■ **Что требуется**:
Ответьте на три вопроса по тексту для чтения ниже и пронумеруйте ответы так же.
1. В какой стране, согласно тексту для чтения, атеисты были уже в XVIII веке?
2. Чьими ревностными последователями были сначала Маркс и Энгельс?
3. Что становится ядром альянса европейской философии с традиционными религиями?

■ **Текст для чтения**:
-=-=-=-=-
Следует также указать на ту в определенном смысле переходную роль, которую сыграла в нашей стране христианская религия, особенно унитарианизм (еретическое учение в христианстве, отвергающее догму триединого божества), пусть и на протяжении весьма краткого времени. Что касается Европы, то во Франции, например, атеисты были уже в XVIII веке, а в Германии XIX века Фейербах выступал с критикой религии, включая и христианство. В соответствии с утверждением, что "предпосылкой всякой критики является критика религии", Маркс и Энгельс были сначала ревностными последователями Фейербаха, и в этом смысле можно сказать, что свое учение они начали с критики христианской религии. Однако в нашей стране сложилась несколько иная ситуация. После краха движения за свободу и права народа в нашей стране установилась абсолютная монархия, которая опиралась на мистификацию и обожествление монарха как верховного правителя и подвергала запрету идеи, противоречившие таким определениям.
Для подкрепления этой идеологии были привлечены традиционные религии - конфуцианство и буддизм, и в отличие от раннего периода Мэйдзи европейскую философию начали соединять с этими религиями. Ядром же этого альянса становится синто.
-=-=-=-=-
■ **Исходные данные**:

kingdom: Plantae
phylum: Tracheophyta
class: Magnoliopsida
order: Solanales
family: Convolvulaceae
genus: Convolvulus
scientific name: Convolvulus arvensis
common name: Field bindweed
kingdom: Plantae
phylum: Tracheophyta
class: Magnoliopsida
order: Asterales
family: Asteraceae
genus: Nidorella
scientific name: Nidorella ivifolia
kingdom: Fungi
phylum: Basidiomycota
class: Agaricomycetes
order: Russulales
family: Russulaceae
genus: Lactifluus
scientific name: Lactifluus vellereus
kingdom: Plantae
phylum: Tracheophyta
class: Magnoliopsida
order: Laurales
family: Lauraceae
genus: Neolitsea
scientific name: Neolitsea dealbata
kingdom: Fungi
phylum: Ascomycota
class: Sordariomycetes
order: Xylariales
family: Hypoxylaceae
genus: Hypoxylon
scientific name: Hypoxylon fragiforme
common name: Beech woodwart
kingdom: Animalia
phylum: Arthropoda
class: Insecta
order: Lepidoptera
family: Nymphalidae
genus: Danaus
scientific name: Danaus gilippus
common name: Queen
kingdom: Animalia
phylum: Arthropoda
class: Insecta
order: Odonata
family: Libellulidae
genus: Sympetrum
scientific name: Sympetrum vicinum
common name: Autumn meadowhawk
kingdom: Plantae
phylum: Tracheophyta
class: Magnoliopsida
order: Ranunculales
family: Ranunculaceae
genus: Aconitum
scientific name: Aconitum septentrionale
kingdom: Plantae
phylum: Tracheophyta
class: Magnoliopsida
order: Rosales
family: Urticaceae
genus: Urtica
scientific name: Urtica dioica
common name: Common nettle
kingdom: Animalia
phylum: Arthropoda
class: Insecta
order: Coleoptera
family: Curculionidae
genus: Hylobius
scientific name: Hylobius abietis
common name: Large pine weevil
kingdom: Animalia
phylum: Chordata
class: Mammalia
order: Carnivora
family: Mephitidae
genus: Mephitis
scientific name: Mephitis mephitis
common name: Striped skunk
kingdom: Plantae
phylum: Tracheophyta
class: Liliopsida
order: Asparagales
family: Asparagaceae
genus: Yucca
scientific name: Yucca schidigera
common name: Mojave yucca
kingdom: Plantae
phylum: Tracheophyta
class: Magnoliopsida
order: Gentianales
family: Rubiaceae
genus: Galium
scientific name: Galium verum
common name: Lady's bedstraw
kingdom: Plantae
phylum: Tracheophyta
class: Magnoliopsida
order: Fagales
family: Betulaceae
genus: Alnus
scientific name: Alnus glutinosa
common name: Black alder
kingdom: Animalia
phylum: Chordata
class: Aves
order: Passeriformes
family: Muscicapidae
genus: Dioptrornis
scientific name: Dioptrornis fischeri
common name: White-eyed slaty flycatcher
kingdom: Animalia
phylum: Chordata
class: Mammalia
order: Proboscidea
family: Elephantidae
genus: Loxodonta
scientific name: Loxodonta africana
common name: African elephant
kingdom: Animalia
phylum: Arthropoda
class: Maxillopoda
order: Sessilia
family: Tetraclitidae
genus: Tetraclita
-=-=-=-=-
■ **Результат задания**:
1. Во Франции.
2. Фейербаха.
3. Синто.